Given exercise - Transcribe the passage below on God's love and wrath, beginning with "Therefore, He must" and stopping after "in eternal hell.".

Text block -
— Start —
This morning I woke up thinking on something very interesting. God is absolute. Therefore it should be a logical (please excuse the use of that word :) conclusion that His attributes are absolute. God is love, God is also a God of perfect wrath. I say perfect because anything coming from God IS perfect, hence God is perfect in His wrath as well. Now, since God is perfect and absolute in these attribrutes, we can say that God must be, AT THE SAME TIME, absolutely loving and absolutely wrathful, perfectly so.
Therefore, He must love the reprobate as well as hate them, justly I might add. He would hate the elect as well if not for the work of Jesus Christ on whom He poured out an eternal portion of absolute perfect wrath.
I guess what I'm trying to say is that God's hate of the wicked and his desire for them to repent can be reconciled in the mind of man, to a degree of course.
The only part I cannot put together is what happens with God's love for those who are physically in eternal hell.
— End —
Listed records -
— Start —
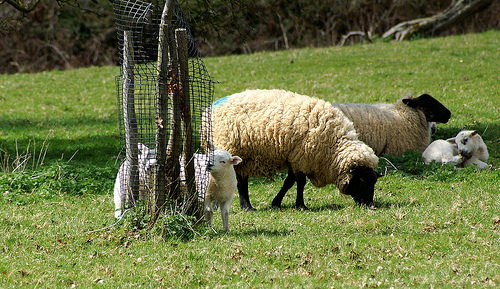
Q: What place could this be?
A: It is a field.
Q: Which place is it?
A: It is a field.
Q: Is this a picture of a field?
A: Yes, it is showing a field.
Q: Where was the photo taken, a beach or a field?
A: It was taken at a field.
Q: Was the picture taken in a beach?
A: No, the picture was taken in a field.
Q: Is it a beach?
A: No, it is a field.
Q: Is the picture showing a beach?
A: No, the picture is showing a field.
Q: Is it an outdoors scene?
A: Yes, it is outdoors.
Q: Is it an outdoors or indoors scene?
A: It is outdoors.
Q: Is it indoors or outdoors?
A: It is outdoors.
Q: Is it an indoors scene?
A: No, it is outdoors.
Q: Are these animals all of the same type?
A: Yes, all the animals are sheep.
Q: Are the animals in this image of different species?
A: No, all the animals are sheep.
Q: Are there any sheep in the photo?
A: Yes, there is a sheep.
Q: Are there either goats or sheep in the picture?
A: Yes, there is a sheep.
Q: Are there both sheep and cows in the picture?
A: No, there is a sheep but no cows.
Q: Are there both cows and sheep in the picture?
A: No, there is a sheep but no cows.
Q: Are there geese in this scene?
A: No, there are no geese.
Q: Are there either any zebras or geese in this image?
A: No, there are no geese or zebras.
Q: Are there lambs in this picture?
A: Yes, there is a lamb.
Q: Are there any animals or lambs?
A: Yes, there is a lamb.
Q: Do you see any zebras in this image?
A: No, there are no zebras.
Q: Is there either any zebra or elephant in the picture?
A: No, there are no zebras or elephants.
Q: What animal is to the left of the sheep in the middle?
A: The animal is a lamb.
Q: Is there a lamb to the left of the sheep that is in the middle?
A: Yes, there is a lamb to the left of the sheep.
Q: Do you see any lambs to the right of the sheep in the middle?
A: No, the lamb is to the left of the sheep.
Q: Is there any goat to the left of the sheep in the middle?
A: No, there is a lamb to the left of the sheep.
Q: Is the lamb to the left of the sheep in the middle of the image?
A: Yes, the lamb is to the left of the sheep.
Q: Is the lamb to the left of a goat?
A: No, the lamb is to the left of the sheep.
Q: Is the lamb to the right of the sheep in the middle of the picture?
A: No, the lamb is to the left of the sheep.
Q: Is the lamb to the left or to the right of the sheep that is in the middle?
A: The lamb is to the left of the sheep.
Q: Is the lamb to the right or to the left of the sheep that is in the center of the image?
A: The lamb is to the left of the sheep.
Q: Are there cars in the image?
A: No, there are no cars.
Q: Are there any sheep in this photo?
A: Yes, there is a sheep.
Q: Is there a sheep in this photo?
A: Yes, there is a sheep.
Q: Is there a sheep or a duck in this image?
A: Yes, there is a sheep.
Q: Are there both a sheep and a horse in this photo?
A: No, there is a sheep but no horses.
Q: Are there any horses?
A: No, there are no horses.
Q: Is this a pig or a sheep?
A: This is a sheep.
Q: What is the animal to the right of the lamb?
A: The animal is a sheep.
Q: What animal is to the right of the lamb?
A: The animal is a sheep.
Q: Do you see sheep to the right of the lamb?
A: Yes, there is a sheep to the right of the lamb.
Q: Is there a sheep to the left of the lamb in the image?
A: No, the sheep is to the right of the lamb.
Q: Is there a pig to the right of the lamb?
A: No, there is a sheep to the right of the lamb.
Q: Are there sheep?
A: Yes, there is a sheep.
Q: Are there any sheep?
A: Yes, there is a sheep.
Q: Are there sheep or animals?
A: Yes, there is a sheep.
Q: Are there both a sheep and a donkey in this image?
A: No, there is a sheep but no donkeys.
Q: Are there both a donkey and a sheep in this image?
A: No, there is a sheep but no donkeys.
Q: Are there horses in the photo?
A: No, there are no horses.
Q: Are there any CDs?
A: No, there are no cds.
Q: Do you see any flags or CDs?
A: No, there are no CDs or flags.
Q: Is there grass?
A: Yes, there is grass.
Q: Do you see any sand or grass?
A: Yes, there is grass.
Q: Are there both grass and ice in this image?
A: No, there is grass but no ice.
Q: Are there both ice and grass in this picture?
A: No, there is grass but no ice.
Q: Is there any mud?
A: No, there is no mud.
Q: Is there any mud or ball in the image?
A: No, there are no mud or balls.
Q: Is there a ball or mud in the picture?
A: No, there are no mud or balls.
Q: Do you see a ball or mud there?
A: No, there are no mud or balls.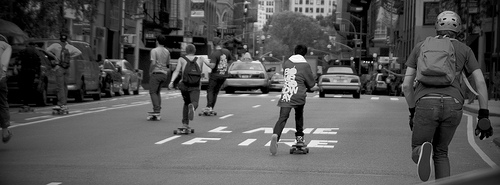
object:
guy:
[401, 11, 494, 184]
— End —
— Start —
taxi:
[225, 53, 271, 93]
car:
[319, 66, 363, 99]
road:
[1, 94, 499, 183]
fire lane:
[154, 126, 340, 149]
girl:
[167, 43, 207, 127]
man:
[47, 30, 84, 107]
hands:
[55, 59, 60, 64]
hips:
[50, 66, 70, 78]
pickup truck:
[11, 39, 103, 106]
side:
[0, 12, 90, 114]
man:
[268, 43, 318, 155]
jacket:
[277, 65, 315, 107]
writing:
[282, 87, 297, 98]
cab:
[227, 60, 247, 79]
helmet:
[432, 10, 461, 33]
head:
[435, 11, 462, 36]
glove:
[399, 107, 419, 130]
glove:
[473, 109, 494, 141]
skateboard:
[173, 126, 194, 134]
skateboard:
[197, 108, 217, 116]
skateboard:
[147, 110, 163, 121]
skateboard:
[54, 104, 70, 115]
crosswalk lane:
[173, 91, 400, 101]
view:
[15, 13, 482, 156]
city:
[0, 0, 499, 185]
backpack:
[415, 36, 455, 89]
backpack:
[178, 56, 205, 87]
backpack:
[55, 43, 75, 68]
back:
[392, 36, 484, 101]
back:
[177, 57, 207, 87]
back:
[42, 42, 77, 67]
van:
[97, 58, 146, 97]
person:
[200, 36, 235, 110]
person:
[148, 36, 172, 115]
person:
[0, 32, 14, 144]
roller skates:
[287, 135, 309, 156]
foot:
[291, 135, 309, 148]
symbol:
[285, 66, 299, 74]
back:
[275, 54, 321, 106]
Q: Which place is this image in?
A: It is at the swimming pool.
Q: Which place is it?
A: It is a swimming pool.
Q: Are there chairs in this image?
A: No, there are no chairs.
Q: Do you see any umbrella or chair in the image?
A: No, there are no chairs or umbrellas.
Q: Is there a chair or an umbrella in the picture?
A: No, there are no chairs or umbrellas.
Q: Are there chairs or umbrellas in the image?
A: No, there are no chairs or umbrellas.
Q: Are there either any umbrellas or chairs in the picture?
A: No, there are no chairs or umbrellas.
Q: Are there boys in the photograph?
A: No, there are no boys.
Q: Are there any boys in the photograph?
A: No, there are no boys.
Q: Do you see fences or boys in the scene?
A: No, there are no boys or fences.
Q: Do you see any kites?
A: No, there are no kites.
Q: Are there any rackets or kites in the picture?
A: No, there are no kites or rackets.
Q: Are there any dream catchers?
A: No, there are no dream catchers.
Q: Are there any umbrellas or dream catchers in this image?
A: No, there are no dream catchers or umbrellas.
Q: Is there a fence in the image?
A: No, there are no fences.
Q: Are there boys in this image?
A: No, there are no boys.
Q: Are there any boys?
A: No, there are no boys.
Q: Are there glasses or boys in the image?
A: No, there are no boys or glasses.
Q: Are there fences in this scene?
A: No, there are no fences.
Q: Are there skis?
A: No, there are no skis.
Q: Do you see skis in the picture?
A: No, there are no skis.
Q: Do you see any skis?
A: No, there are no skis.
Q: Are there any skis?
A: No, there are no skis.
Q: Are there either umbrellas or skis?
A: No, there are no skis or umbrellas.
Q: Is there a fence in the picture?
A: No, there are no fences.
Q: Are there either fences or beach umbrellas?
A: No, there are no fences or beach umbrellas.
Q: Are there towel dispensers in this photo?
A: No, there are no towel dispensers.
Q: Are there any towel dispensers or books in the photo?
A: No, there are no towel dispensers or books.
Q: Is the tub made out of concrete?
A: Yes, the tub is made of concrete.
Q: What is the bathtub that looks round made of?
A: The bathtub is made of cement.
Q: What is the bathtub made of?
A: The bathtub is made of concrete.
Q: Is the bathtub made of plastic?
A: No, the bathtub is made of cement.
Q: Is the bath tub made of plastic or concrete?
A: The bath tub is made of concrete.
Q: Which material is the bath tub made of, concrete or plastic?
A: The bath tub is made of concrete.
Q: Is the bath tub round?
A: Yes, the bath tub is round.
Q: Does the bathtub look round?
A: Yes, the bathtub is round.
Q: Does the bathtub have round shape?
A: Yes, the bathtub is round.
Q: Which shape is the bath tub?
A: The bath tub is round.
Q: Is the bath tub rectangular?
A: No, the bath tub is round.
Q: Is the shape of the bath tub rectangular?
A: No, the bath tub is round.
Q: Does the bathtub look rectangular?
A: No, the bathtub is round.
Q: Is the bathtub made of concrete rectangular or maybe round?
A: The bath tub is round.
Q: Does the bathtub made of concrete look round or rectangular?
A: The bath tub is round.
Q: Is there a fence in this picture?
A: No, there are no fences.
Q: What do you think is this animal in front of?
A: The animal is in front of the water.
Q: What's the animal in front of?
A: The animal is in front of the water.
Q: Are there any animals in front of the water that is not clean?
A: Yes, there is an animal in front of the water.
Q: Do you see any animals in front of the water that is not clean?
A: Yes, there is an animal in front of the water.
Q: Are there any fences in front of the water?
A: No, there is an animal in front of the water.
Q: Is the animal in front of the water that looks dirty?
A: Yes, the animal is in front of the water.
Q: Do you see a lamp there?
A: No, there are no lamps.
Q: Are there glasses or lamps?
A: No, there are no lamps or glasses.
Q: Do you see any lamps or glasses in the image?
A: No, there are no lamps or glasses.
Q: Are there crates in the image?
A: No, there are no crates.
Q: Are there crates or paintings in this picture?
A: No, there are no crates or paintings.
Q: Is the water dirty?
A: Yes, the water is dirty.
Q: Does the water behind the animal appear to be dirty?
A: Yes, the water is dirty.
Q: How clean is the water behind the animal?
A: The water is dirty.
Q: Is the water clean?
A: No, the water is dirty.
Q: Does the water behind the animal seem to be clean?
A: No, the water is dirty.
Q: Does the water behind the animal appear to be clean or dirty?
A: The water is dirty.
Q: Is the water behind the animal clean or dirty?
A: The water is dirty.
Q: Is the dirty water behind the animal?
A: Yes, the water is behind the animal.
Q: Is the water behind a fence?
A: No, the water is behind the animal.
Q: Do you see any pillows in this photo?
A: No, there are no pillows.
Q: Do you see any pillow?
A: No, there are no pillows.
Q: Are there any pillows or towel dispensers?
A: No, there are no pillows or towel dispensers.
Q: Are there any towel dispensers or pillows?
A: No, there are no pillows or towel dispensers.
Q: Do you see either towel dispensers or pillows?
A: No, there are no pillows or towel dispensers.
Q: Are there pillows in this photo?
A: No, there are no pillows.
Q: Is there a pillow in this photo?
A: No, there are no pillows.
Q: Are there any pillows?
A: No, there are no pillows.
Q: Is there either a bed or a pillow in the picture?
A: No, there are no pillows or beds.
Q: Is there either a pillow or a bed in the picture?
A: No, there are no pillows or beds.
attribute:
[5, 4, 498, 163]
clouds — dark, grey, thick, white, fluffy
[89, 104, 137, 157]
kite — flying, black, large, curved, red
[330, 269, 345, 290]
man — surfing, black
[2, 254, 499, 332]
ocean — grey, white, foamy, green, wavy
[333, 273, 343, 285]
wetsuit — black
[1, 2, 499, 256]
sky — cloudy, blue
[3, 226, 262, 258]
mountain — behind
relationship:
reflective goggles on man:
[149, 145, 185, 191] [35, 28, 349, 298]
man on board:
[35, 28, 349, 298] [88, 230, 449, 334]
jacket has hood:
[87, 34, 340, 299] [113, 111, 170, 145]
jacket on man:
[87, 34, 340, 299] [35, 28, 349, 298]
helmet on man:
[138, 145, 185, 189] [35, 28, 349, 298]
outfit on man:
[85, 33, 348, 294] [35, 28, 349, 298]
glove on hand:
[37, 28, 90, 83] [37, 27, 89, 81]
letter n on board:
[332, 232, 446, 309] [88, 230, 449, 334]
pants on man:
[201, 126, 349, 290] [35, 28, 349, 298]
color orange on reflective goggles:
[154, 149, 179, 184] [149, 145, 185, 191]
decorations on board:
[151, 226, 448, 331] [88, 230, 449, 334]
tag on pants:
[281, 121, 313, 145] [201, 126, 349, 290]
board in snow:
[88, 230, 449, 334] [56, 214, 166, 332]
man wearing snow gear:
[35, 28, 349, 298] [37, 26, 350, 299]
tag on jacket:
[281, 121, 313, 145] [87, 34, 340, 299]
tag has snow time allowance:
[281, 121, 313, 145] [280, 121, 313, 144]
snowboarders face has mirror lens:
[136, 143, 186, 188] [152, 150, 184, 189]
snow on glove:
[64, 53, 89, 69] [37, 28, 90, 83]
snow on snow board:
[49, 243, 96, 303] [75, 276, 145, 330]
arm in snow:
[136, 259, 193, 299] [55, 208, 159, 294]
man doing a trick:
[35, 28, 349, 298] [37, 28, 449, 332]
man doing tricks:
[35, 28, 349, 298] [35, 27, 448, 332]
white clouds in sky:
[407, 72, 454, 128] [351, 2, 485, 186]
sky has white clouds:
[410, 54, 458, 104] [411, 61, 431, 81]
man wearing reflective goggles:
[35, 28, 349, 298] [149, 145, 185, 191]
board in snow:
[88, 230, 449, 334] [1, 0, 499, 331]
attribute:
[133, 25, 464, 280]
— End —
— Start —
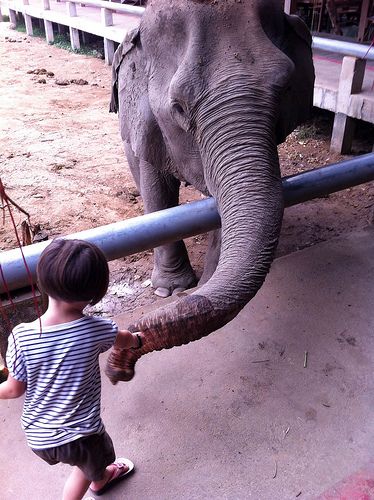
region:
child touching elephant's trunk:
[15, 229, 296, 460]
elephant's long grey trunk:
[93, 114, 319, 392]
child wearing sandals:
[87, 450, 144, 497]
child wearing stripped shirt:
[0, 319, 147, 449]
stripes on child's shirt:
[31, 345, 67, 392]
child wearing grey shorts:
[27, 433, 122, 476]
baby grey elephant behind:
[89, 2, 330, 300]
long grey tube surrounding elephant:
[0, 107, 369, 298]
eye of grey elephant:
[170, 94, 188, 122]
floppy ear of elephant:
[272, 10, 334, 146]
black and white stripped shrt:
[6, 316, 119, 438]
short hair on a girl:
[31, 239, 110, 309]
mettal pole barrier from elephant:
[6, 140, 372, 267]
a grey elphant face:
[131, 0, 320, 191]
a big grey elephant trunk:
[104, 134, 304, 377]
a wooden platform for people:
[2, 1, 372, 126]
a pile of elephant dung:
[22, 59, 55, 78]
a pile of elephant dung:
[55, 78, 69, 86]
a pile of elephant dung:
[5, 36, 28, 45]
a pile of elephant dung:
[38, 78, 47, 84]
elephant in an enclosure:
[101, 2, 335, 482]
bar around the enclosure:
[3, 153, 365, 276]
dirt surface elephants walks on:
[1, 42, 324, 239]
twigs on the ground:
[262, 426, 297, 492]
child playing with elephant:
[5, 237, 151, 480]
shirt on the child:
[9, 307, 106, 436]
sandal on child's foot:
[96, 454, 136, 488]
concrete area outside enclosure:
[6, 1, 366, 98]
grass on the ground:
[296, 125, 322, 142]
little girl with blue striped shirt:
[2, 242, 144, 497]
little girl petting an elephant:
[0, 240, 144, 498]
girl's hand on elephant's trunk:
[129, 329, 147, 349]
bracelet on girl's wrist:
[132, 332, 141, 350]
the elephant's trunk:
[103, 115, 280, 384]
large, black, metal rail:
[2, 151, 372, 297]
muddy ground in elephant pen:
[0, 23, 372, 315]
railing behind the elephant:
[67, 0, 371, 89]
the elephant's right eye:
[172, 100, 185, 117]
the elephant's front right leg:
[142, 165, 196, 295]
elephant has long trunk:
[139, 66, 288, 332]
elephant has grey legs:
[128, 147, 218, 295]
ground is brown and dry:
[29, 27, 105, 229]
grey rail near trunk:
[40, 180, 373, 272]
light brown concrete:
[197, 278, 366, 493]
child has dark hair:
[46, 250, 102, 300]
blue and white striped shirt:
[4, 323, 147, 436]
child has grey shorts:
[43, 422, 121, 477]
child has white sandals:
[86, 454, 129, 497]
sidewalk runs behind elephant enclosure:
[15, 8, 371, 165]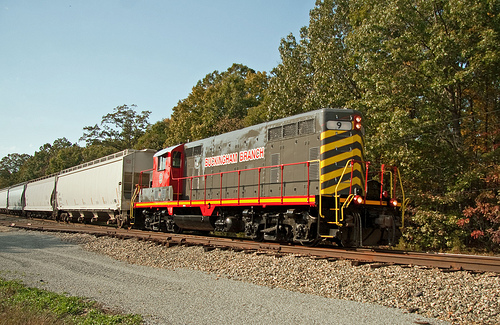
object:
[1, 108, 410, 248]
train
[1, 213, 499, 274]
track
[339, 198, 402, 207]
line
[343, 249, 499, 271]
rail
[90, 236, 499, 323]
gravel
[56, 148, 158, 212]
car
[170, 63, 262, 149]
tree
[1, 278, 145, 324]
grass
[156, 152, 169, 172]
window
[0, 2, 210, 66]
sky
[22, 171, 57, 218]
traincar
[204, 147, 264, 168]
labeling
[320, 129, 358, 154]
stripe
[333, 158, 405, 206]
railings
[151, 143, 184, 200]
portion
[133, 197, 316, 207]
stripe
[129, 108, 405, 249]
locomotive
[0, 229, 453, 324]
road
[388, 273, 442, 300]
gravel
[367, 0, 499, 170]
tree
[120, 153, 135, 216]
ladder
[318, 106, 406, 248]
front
— End —
Answer for the task -
Therefore, He must love the reprobate as well as hate them, justly I might add. He would hate the elect as well if not for the work of Jesus Christ on whom He poured out an eternal portion of absolute perfect wrath.
I guess what I'm trying to say is that God's hate of the wicked and his desire for them to repent can be reconciled in the mind of man, to a degree of course.
The only part I cannot put together is what happens with God's love for those who are physically in eternal hell.